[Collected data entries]
▼

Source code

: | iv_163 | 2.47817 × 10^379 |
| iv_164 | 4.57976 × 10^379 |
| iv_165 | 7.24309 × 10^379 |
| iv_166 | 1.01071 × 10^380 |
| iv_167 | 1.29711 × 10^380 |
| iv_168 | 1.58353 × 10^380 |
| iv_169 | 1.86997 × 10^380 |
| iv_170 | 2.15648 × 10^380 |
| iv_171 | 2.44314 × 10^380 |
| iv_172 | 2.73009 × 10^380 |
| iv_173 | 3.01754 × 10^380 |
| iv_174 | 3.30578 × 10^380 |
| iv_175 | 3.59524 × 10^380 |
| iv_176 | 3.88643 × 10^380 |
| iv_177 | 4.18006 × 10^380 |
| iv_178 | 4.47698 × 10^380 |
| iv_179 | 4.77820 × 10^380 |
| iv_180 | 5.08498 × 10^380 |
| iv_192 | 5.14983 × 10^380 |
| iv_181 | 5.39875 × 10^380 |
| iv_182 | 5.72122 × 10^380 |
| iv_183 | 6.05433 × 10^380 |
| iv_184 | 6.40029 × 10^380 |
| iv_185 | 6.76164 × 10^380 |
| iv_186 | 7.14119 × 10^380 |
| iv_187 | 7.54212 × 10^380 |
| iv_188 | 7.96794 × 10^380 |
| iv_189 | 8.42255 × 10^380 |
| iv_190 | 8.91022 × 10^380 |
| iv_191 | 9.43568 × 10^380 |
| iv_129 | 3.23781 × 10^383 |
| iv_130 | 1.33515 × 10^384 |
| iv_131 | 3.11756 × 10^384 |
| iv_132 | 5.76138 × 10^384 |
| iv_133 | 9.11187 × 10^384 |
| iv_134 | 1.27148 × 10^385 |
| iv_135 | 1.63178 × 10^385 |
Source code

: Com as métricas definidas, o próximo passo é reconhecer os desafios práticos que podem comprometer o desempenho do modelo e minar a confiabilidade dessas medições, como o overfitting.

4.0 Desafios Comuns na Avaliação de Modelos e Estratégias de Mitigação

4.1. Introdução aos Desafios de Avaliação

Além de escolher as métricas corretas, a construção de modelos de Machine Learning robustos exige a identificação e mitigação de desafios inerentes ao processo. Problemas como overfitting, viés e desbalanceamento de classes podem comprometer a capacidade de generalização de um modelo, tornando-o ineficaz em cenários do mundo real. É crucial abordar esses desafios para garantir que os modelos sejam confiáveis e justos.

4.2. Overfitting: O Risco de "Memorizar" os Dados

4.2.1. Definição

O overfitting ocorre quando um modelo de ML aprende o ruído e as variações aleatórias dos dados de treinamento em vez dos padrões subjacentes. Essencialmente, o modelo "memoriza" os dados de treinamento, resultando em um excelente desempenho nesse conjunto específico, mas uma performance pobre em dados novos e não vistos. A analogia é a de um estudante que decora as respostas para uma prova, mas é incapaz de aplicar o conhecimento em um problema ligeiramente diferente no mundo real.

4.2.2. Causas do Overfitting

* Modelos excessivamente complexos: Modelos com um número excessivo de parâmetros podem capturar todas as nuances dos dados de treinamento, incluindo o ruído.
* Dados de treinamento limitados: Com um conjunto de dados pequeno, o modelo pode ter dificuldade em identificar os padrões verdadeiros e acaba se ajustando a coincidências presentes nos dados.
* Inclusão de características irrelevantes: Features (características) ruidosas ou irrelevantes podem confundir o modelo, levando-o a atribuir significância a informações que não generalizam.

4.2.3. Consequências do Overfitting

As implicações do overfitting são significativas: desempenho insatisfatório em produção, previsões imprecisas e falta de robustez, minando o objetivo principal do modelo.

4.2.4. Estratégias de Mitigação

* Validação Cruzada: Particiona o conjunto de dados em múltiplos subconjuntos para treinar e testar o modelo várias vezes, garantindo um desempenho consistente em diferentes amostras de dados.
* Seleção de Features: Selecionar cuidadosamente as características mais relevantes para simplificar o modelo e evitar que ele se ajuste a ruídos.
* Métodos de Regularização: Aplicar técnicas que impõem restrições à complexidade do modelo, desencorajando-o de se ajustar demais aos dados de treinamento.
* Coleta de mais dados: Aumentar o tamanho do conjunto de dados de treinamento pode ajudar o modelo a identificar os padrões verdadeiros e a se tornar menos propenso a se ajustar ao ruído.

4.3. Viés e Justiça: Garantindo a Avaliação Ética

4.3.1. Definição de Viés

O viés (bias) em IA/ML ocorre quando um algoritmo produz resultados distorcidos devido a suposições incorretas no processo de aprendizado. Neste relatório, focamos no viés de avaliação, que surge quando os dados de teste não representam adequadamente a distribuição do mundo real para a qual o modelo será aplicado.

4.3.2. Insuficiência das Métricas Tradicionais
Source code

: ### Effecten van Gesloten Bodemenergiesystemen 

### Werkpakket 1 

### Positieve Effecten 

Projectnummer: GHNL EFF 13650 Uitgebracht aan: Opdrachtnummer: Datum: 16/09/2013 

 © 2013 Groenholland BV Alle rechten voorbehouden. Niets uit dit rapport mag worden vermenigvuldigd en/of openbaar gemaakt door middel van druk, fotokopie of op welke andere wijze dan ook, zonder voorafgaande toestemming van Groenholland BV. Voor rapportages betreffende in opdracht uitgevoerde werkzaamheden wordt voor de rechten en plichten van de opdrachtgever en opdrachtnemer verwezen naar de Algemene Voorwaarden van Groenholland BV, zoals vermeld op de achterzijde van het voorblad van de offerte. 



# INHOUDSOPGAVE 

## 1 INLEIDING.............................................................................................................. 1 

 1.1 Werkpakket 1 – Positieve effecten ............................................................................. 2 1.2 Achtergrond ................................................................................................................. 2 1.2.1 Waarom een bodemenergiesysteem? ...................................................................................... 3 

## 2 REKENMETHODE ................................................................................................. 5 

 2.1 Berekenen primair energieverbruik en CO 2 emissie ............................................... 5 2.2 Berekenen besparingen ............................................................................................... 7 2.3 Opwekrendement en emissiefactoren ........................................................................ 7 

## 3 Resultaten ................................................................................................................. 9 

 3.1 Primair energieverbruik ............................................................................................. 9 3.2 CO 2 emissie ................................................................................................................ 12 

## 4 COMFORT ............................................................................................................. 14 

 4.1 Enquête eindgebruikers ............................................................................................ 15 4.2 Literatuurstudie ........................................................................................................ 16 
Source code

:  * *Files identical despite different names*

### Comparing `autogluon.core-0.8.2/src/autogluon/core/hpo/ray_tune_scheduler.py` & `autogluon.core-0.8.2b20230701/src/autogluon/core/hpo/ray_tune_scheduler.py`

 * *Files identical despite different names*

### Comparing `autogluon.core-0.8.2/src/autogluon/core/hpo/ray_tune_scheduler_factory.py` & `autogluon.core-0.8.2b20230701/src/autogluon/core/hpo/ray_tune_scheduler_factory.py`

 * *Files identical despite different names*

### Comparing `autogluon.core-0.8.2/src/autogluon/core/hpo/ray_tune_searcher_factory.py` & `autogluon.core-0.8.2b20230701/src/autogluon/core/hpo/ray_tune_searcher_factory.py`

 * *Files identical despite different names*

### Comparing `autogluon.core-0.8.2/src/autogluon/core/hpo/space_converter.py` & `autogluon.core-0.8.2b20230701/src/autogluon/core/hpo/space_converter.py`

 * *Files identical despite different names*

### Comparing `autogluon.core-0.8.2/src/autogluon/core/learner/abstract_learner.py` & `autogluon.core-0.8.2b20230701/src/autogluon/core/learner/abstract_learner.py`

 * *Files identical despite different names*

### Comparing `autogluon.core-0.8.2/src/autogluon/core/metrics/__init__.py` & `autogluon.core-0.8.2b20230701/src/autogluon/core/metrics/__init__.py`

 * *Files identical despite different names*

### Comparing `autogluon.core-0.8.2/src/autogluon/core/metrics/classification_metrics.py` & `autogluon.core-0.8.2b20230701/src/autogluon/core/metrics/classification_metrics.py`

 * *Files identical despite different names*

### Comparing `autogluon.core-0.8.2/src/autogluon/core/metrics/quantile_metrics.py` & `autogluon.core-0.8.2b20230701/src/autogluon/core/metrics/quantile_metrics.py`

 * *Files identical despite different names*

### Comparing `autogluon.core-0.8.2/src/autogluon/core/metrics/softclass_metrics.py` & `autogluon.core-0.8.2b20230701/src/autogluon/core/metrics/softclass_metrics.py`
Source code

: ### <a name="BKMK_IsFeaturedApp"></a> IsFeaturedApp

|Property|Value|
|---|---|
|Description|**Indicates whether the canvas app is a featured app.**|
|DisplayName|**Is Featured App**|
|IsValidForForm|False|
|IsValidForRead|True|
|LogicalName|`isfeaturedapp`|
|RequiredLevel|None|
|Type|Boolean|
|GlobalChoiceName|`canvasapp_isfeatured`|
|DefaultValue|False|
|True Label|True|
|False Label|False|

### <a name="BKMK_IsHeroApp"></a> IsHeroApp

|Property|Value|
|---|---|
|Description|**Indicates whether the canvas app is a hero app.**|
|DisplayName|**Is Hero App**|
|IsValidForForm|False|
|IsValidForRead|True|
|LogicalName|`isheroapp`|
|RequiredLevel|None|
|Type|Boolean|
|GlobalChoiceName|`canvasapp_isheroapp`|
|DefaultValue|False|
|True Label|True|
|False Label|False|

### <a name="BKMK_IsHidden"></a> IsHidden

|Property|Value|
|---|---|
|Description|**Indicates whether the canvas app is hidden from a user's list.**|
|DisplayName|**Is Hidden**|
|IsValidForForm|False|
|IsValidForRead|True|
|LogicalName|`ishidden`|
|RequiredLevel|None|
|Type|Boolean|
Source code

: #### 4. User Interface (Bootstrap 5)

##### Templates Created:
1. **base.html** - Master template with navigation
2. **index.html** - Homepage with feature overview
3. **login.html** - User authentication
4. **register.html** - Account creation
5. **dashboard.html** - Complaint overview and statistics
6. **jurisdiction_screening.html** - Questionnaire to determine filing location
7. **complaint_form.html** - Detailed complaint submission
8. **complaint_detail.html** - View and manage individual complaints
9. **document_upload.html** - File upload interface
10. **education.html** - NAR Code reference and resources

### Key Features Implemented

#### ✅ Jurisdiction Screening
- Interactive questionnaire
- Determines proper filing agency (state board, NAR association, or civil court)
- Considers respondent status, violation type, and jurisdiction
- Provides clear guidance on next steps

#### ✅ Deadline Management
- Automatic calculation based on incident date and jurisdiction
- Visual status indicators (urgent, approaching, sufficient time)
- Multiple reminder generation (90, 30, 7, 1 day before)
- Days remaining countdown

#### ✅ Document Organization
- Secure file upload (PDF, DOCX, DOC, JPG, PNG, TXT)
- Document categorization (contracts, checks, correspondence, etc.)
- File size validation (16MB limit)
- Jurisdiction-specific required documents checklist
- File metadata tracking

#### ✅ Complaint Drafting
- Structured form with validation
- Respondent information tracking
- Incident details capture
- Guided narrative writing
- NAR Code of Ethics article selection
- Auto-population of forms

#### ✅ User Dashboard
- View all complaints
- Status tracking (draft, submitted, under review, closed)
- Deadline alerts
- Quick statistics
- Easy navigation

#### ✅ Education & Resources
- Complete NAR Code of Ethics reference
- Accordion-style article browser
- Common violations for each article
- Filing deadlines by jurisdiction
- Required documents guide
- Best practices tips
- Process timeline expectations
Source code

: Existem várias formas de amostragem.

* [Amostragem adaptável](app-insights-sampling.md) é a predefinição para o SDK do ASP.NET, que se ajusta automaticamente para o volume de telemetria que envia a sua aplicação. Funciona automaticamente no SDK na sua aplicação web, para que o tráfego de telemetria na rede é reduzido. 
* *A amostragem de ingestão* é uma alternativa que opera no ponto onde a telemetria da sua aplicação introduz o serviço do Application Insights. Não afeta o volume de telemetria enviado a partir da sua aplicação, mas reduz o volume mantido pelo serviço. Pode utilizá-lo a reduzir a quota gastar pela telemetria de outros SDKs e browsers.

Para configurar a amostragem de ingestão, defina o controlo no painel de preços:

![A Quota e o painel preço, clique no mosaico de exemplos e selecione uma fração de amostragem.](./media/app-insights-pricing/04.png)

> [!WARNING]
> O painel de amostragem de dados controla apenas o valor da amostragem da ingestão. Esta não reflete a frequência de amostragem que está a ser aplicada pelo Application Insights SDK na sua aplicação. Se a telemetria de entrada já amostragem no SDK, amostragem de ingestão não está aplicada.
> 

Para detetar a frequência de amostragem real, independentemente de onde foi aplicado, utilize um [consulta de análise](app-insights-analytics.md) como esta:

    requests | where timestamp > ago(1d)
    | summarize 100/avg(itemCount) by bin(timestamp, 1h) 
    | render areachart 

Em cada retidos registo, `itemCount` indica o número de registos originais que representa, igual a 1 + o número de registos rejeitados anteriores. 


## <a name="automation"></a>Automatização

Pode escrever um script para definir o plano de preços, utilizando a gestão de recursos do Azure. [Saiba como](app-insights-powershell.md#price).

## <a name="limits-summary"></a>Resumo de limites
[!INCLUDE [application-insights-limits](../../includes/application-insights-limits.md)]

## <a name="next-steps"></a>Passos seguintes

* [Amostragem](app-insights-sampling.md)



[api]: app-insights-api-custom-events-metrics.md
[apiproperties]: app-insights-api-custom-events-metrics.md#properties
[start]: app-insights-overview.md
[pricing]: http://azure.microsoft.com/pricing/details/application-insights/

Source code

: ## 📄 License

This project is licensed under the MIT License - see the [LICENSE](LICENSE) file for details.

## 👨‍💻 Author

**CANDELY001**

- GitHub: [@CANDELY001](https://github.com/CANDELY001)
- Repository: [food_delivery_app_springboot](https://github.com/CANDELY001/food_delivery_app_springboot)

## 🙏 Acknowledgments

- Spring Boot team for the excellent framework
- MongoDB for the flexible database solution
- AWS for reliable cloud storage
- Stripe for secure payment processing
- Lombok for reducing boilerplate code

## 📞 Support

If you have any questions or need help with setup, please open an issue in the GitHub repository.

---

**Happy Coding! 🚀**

▲

Pull out each line of the entries that contains "Ethics".

- NAR Code of Ethics article selection
- Complete NAR Code of Ethics reference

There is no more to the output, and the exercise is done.